Saham SpaceX ditutup naik 0,98% menjadi $156,11, mengakhiri tren penurunan selama tiga hari perdagangan sebelumnya. VIX melonjak ke level 19,49, meningkat 12,79% dari hari sebelumnya. Di sisi komoditas, minyak WTI turun ke $73,1, mencatat level terendah dalam hampir tiga bulan; minyak Brent turun ke $77,2; emas jatuh di bawah $4.100. Bitcoin turun 4,23% menjadi $62.266, Ethereum turun sekitar 5,7%. Indeks Dolar AS mencapai level tertinggi dalam lebih dari setahun, sementara yuan lepas pantai turun hampir 200 poin mendekati level 6,80.
Makro dan Prospek
Kuncinya adalah, tekanan jual kali ini tidak mengarah pada permintaan AI itu sendiri, melainkan pada penilaian ulang terhadap optimisme berlebihan terkait kapasitas chip memori. Rumor tentang perlambatan ekspansi HBM4 oleh SK Hynix memicu rantai logika sederhana namun fatal: jika sisi pasokan HBM menunjukkan sinyal ekspektasi yang lebih lemah, maka kepastian siklus infrastruktur AI secara keseluruhan menurun.

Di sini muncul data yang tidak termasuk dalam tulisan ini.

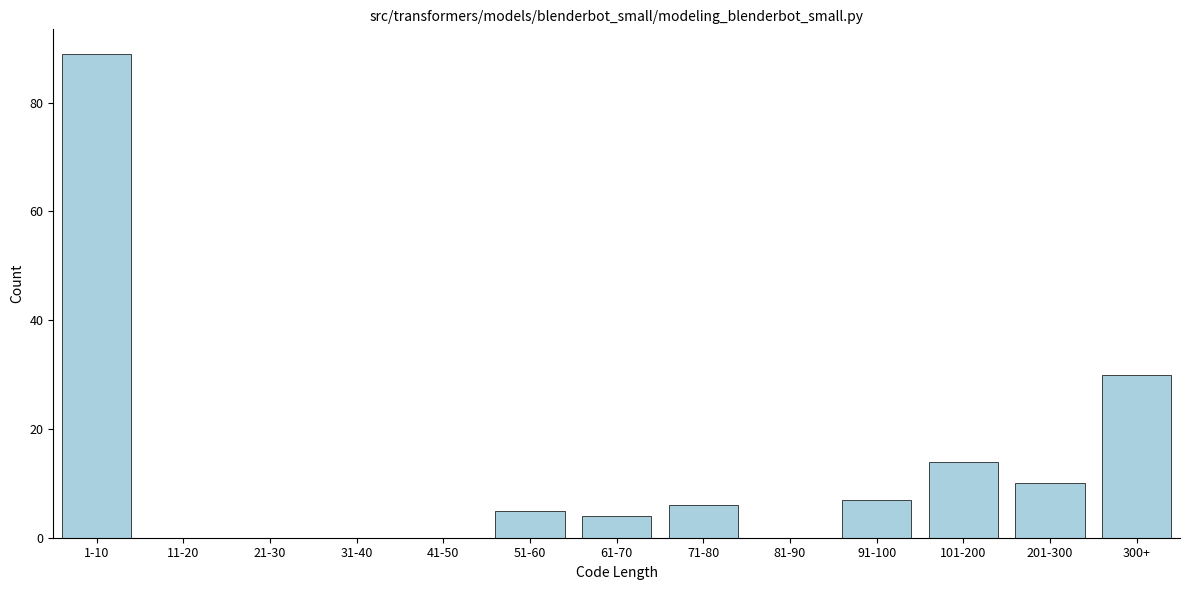

Reading left to right, transcribe all the data shown in this chart.

1-10=89	11-20=0	21-30=0	31-40=0	41-50=0	51-60=5	61-70=4	71-80=6	81-90=0	91-100=7	101-200=14	201-300=10	300+=30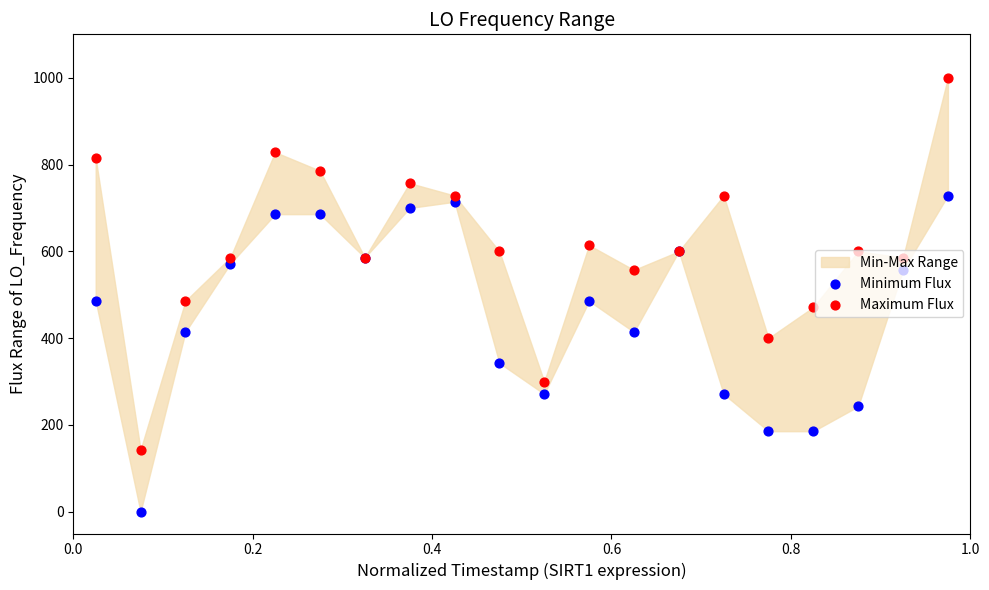

Which series has the widest spread of Y values?

Maximum Flux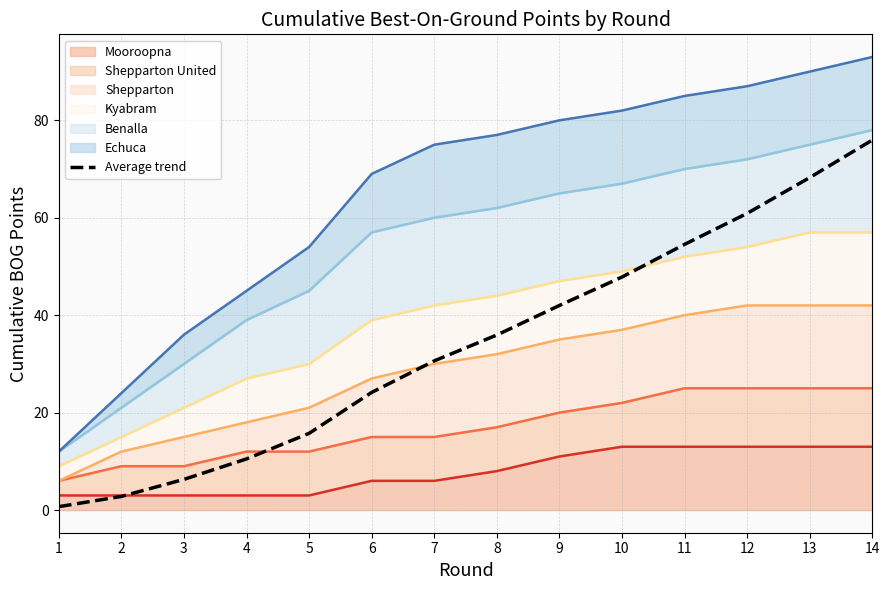

Reading right to left, transcribe all the data shown in this chart.

75.9	68.2	60.9	54.5	47.8	42.0	35.9	30.6	24.1	15.7	10.5	6.3	2.8	0.7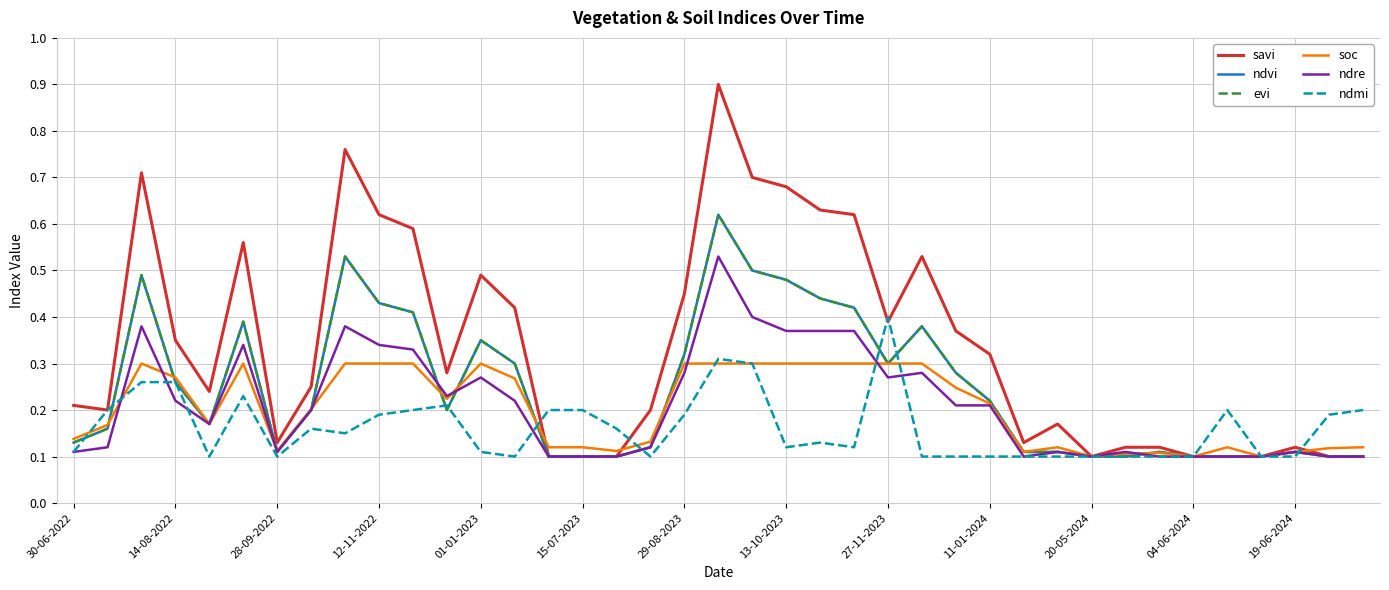

Does the chart have visible grid lines?

Yes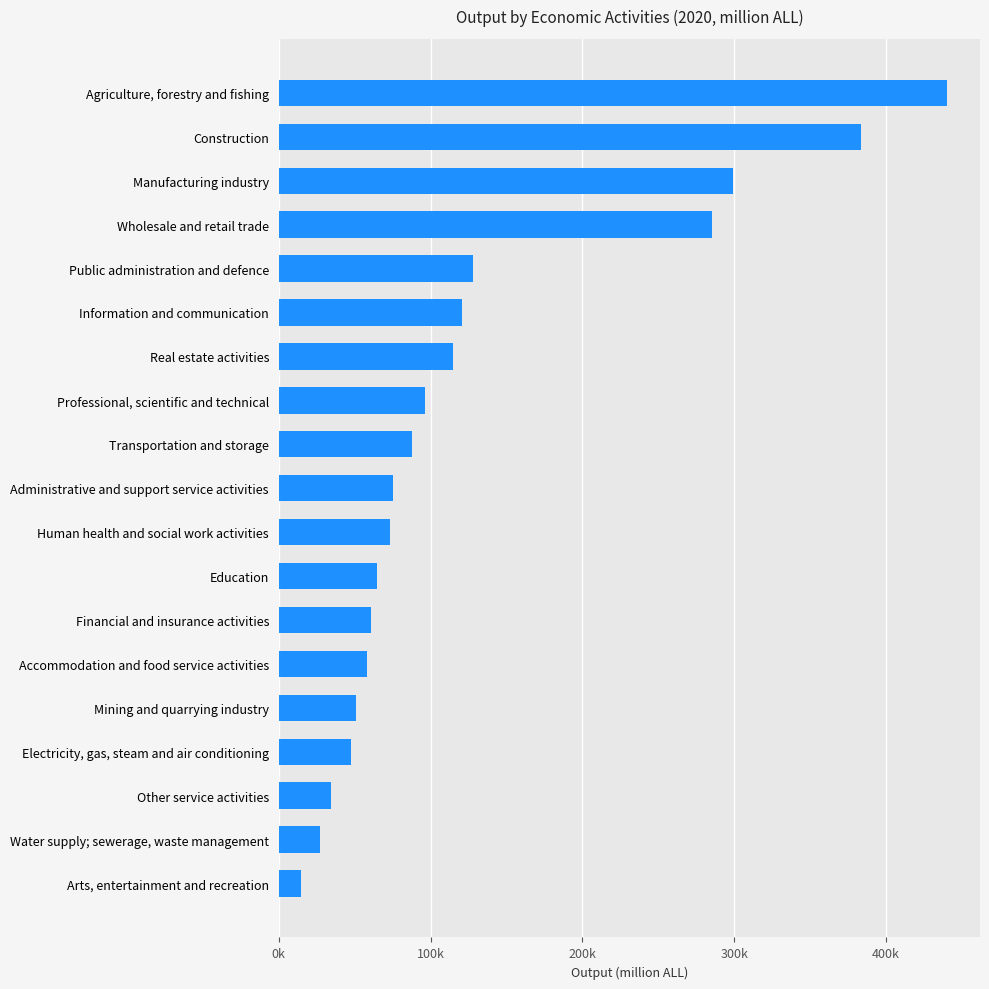

What is the sum of all values?

2463943.5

Data inflasi PCE pada hari Kamis akan menentukan penetapan harga ulang pasar terhadap futures dana federal. Data CME menunjukkan bahwa para pedagang sedang mempersiapkan harga untuk kenaikan suku bunga pada bulan September, padahal dua minggu lalu hanya mengantisipasi satu kali kenaikan suku bunga tahun ini. Jika data PCE lebih panas dari perkiraan, probabilitas kenaikan suku bunga akan langsung melonjak di atas 50%. Pada hari yang sama, Micron akan merilis laporan keuangannya. Wall Street memperkirakan pendapatan Q3 sekitar $345 miliar, dengan sorotan utamanya adalah apakah margin kotor HBM dapat bertahan di level 81%, serta panduan manajemen terhadap kapasitas HBM 2027. Setiap pernyataan yang konservatif dapat memicu penurunan kedua.

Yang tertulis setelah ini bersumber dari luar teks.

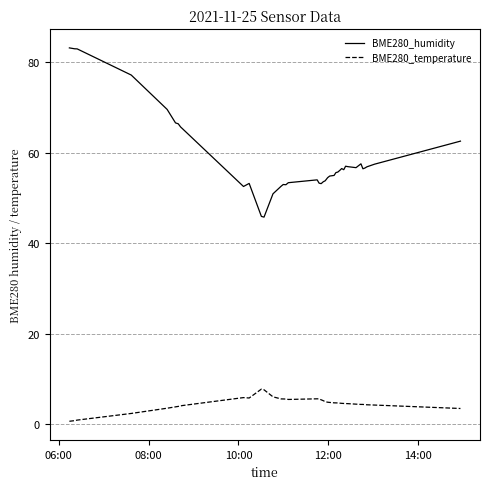

List the series in order of their peak value, highest first.

BME280_humidity, BME280_temperature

Kebijakan pengecualian minyak AS-Iran mulai berlaku, dengan AS menyetujui penjualan minyak Iran dalam 60 hari, terus menekan harga minyak melalui ekspektasi persediaan dan pasokan. Premi geopolitik pada dasarnya telah menghilang.
Perspektif Arah Pasar
Kerusakan kali ini paling langsung mengarah pada satu hal: siklus arbitrase AI telah bergerak dari kegilaan menuju penetapan harga yang rasional. Penurunan 10% di pasar saham Korea bukanlah koreksi teknis, melainkan lembaga besar mulai mempertanyakan apakah pertumbuhan pengeluaran modal (capex) AI dapat berkelanjutan. Harga chip memori telah naik tiga kali lipat, dan kini kemampuan sisi permintaan untuk mencocokkan ekspektasi pasokan ini menjadi pertanyaan keras.

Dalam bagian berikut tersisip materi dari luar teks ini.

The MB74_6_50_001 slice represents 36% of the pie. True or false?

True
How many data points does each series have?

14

Micron sebelumnya ditetapkan harganya sebagai jaminan kuat untuk infrastruktur AI, namun kini ditetapkan sebagai komoditas siklus. Perubahan ini hanya perlu satu berita buruk untuk memicunya. Dow Jones yang turun sedikit sementara Nasdaq anjlok lebih dari 2% menunjukkan celah yang berarti sektor AI sedang kehilangan dominasinya. Laporan keuangan Micron dan data PCE pada hari Kamis adalah titik balik. Yang dibutuhkan pasar bukanlah data kuartal ini, melainkan kepastian pasokan jangka panjang. Sejak kemarin, kepastian ini telah menurun secara signifikan.